* **What the task asks**: Copy, from the listing, every line in which the string "breast" is present.

* **Source data**:
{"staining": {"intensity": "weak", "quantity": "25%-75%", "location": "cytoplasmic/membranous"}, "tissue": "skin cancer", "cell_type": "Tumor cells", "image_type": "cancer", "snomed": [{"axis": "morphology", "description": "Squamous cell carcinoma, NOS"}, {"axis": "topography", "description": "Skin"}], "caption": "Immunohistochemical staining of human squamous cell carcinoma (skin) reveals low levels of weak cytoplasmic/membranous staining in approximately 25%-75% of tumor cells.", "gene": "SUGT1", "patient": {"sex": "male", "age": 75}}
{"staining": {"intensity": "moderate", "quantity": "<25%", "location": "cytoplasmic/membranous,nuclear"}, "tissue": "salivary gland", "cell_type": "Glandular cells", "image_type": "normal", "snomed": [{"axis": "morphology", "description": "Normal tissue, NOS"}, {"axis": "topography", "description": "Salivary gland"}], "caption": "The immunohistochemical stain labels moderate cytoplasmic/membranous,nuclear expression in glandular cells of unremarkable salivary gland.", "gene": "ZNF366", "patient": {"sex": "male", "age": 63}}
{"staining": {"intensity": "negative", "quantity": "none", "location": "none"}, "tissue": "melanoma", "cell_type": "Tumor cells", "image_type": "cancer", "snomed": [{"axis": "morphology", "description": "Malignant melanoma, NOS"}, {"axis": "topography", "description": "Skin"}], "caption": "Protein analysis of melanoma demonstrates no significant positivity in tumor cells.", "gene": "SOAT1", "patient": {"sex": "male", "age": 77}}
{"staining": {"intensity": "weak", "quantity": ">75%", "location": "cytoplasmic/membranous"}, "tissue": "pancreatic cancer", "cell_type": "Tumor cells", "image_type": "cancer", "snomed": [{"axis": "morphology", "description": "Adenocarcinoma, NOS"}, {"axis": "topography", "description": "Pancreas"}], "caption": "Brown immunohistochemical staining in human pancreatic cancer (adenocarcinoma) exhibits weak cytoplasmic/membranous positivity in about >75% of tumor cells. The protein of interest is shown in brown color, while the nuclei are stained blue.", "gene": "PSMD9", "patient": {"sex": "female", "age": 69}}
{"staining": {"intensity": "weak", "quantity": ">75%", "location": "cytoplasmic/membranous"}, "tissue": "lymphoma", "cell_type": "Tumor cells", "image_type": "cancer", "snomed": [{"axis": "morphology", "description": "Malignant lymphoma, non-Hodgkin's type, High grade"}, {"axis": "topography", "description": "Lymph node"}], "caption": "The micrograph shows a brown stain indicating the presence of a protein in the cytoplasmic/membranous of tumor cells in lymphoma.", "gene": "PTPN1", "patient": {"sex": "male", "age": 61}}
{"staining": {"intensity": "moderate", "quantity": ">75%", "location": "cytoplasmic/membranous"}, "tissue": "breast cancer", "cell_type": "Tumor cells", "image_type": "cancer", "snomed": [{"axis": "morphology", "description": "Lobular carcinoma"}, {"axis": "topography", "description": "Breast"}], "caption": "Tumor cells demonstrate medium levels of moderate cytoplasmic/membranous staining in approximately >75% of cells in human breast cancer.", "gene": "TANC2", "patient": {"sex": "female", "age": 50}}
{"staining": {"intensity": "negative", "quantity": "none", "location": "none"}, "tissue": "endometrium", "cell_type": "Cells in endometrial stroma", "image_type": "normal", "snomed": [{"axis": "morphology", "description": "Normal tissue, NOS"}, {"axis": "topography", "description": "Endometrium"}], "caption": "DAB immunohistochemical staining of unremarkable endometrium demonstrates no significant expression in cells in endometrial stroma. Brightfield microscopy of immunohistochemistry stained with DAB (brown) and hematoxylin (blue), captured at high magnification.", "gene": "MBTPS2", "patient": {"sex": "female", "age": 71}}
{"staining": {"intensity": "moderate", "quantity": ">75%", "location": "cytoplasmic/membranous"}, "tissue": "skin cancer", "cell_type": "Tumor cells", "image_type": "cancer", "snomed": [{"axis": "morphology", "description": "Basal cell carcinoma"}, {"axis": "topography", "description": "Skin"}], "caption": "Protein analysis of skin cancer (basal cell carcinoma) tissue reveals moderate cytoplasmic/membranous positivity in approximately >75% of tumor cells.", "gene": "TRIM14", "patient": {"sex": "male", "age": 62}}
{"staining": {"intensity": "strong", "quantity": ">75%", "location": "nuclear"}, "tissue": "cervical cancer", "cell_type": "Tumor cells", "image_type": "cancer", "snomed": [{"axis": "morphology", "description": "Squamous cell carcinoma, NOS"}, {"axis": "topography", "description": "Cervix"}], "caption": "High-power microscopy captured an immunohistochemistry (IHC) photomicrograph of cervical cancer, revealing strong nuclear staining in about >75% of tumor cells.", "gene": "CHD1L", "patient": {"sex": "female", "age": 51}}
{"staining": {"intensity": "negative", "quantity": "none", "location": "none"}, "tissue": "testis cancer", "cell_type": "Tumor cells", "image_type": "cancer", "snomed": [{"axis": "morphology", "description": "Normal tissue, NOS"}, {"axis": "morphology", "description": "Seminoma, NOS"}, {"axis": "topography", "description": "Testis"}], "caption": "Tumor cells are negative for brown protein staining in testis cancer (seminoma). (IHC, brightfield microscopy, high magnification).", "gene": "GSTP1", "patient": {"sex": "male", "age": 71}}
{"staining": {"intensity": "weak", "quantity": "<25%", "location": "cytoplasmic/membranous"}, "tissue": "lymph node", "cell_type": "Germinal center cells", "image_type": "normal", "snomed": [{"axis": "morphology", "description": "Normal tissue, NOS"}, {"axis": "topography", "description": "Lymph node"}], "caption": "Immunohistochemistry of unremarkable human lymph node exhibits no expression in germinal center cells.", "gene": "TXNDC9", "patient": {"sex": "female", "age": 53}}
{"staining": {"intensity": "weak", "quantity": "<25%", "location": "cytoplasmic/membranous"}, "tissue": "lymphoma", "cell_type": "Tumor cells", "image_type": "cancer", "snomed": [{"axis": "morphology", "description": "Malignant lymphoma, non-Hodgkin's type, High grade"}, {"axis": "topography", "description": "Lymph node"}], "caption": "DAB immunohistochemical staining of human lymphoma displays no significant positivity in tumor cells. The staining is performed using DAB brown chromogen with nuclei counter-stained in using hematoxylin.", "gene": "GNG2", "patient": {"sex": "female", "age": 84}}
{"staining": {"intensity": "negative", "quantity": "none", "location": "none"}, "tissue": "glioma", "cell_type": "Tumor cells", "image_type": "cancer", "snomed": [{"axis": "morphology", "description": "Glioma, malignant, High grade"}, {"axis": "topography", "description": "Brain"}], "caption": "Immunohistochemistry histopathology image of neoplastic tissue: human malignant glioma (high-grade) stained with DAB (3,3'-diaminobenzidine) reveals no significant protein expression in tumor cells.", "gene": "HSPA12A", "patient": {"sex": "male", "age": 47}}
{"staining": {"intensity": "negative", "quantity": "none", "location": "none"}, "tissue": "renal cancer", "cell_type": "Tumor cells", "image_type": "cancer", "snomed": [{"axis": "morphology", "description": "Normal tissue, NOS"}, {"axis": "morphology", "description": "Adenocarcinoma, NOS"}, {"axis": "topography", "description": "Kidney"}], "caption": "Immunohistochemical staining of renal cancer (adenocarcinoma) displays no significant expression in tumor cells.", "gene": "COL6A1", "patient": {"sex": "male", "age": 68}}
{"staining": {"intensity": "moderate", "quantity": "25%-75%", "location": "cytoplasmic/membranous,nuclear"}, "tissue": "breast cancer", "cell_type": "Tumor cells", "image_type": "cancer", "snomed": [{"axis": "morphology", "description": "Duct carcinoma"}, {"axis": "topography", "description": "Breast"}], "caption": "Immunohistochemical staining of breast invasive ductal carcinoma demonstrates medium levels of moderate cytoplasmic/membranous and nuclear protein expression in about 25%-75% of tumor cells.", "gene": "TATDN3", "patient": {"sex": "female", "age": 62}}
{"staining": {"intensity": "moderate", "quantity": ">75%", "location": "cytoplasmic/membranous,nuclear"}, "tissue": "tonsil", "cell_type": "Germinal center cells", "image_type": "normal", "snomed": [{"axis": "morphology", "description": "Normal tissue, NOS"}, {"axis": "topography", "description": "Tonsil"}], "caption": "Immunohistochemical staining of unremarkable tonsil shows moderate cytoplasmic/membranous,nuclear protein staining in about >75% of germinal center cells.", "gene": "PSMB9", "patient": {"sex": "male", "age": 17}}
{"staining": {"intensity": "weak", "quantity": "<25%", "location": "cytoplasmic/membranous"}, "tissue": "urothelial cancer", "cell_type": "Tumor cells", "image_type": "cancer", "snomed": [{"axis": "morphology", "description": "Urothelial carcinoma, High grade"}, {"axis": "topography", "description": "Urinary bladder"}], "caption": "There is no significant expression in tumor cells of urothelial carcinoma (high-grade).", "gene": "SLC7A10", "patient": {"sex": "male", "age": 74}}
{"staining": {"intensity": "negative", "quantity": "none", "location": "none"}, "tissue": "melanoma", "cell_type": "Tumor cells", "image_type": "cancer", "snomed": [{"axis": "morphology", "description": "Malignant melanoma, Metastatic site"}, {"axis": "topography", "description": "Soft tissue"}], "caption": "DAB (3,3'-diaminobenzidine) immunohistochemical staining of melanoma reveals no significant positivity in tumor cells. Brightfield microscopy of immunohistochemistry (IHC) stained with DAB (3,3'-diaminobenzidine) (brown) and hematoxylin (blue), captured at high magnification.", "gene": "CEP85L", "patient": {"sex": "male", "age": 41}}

* **Written answer**:
{"staining": {"intensity": "moderate", "quantity": ">75%", "location": "cytoplasmic/membranous"}, "tissue": "breast cancer", "cell_type": "Tumor cells", "image_type": "cancer", "snomed": [{"axis": "morphology", "description": "Lobular carcinoma"}, {"axis": "topography", "description": "Breast"}], "caption": "Tumor cells demonstrate medium levels of moderate cytoplasmic/membranous staining in approximately >75% of cells in human breast cancer.", "gene": "TANC2", "patient": {"sex": "female", "age": 50}}
{"staining": {"intensity": "moderate", "quantity": "25%-75%", "location": "cytoplasmic/membranous,nuclear"}, "tissue": "breast cancer", "cell_type": "Tumor cells", "image_type": "cancer", "snomed": [{"axis": "morphology", "description": "Duct carcinoma"}, {"axis": "topography", "description": "Breast"}], "caption": "Immunohistochemical staining of breast invasive ductal carcinoma demonstrates medium levels of moderate cytoplasmic/membranous and nuclear protein expression in about 25%-75% of tumor cells.", "gene": "TATDN3", "patient": {"sex": "female", "age": 62}}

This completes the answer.